Di segno opposto l’approccio sostanzialistico della Corte d’Appello di Torino (sent. 7.7.2025, n. 338). I giudici piemontesi, con una lettura inclusiva e conforme ai principi di buona fede e correttezza nell'esecuzione del contratto, hanno statuito che l'assenza di indicazioni formali non costituisce una scriminante. La conoscibilità della disabilità aziona la responsabilità datoriale, imponendo una verifica proattiva prima del recesso.
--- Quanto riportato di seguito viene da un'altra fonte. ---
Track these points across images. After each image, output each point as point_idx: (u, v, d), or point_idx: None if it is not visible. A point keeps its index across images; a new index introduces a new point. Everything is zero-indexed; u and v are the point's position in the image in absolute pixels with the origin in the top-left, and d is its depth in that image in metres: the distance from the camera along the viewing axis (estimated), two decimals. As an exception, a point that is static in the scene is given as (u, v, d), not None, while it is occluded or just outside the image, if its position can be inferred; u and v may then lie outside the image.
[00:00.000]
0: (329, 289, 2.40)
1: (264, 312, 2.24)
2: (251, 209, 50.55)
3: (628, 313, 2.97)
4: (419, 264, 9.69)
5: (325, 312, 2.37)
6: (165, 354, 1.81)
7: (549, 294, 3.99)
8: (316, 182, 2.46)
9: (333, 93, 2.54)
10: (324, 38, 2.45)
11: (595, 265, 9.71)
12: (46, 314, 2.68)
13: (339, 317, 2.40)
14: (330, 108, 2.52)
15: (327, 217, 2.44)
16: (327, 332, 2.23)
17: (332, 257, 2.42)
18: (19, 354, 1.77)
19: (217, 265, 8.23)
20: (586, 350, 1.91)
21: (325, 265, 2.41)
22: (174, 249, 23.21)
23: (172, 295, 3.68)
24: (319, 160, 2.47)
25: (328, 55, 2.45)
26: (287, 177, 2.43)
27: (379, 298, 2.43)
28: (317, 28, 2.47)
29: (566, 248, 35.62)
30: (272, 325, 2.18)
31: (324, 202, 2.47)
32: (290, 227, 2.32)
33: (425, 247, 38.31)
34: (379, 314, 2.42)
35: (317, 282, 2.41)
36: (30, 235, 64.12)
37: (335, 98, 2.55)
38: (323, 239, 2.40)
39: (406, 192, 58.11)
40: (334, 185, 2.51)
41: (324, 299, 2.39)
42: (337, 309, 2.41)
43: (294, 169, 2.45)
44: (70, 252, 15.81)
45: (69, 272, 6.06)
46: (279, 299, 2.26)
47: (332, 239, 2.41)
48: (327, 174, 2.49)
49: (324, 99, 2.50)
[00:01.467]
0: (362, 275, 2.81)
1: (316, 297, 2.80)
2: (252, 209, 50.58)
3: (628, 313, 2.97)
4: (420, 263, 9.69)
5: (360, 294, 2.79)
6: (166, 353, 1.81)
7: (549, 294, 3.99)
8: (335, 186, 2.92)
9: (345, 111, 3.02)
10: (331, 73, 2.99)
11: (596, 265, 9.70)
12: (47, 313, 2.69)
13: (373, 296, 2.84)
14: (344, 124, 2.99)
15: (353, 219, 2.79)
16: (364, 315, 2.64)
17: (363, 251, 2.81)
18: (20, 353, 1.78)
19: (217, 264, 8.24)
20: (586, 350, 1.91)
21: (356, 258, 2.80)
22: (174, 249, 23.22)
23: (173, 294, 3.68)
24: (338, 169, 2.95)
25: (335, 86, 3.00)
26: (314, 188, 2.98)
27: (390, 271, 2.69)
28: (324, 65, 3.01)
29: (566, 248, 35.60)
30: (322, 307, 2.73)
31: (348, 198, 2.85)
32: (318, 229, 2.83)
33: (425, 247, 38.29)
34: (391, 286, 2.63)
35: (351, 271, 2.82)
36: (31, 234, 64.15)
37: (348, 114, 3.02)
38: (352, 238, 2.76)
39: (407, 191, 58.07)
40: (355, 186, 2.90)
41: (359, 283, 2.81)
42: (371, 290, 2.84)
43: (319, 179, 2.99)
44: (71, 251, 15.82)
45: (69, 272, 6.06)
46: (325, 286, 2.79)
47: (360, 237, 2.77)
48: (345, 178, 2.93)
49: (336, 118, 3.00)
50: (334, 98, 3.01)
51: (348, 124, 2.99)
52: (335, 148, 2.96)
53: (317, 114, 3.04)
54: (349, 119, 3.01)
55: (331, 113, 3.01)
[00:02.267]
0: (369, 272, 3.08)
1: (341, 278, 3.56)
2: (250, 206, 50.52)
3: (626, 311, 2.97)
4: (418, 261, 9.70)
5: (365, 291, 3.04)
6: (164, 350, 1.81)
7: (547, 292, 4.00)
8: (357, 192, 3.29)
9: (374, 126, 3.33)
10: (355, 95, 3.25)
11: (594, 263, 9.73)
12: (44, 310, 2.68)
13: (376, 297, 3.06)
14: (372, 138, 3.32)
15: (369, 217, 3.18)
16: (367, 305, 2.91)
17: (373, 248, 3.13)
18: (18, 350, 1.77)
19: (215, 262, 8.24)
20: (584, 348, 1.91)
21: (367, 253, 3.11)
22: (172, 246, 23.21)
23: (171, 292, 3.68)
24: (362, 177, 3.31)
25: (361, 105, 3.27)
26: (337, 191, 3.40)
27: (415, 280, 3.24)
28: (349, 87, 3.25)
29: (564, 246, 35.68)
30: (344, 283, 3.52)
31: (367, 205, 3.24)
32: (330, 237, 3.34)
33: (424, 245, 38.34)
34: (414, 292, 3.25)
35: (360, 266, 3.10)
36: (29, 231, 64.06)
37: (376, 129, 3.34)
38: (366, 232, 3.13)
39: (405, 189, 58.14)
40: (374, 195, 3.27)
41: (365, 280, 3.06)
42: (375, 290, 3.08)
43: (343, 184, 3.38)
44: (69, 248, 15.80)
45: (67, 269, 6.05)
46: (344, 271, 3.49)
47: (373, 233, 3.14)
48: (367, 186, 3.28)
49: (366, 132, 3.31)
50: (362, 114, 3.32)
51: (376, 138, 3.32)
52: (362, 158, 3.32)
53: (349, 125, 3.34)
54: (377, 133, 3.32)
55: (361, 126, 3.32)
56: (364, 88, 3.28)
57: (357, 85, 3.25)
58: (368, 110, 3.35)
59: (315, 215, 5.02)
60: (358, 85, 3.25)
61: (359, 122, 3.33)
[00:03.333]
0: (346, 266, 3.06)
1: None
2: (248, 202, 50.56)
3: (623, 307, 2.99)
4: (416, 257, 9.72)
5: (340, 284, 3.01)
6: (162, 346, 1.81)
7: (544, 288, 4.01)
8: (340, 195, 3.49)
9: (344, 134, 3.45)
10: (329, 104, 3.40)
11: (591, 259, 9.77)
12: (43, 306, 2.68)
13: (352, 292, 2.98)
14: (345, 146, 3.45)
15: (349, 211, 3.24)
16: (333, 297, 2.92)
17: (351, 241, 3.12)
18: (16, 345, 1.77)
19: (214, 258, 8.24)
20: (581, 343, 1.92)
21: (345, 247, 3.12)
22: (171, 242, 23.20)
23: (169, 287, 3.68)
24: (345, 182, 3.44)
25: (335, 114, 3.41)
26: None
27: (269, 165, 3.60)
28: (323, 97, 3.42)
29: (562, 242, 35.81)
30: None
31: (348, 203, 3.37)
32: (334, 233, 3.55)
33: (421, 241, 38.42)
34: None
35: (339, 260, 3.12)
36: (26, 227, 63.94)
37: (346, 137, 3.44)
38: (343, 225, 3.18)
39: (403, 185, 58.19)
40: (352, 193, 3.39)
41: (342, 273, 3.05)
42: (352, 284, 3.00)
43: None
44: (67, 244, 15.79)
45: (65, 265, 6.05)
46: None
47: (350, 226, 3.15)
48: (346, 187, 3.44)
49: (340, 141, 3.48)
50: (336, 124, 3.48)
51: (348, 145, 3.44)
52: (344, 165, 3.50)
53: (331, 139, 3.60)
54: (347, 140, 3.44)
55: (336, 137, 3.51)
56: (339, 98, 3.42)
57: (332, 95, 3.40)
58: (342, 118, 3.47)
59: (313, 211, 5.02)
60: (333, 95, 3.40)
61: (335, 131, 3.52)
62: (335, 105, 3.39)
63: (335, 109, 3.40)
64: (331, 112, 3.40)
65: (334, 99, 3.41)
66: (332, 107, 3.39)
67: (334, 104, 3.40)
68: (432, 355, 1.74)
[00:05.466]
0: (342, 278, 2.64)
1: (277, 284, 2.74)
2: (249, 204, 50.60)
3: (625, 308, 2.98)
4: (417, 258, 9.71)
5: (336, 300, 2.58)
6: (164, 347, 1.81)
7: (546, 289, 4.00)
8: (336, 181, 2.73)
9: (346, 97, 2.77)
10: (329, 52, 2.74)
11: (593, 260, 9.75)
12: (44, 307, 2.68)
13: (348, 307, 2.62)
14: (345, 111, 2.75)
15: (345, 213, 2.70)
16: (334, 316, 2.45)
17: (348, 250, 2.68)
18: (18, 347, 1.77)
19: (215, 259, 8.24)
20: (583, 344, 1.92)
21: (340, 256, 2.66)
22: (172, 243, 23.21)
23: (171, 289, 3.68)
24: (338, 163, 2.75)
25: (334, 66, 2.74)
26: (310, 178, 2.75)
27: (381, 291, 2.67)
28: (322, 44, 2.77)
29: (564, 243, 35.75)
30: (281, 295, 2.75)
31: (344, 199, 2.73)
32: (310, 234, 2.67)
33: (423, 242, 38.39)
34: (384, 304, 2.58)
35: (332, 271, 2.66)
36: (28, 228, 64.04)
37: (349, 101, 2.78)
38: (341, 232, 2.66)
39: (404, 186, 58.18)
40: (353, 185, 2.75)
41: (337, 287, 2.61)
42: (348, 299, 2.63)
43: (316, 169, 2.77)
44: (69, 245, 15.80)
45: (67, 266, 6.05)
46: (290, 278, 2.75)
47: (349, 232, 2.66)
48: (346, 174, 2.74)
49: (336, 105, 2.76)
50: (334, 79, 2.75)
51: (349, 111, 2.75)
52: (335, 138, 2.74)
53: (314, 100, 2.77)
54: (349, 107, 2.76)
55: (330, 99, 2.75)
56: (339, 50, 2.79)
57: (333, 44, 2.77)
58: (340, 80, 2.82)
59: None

Nel contributo affronto anche un altro tema di stringente attualità ossia, se una mera estensione temporale del comporto (nel caso di specie, 364 giorni ben oltre il periodo massimo di 180 giorni previsto dal CCNL di settore) possa considerarsi un accomodamento ragionevole.

Sul punto, offro una soluzione critica. L'aumento del periodo di comporto, privo di fondamento normativo e disposto unilateralmente, non integra un accorgimento ragionevole, ma si riduce a una mera «concessione».

Si tratta di un intervento passivo e dilatorio, privo di quella componente proattiva richiesta dalla normativa antidiscriminatoria. Essendo espressione di un potere unilaterale - potenzialmente arbitrario e revocabile - tale condotta rischia di ledere il principio del legittimo affidamento del lavoratore disabile circa la non computabilità delle assenze, esponendolo a un licenziamento ad libitum.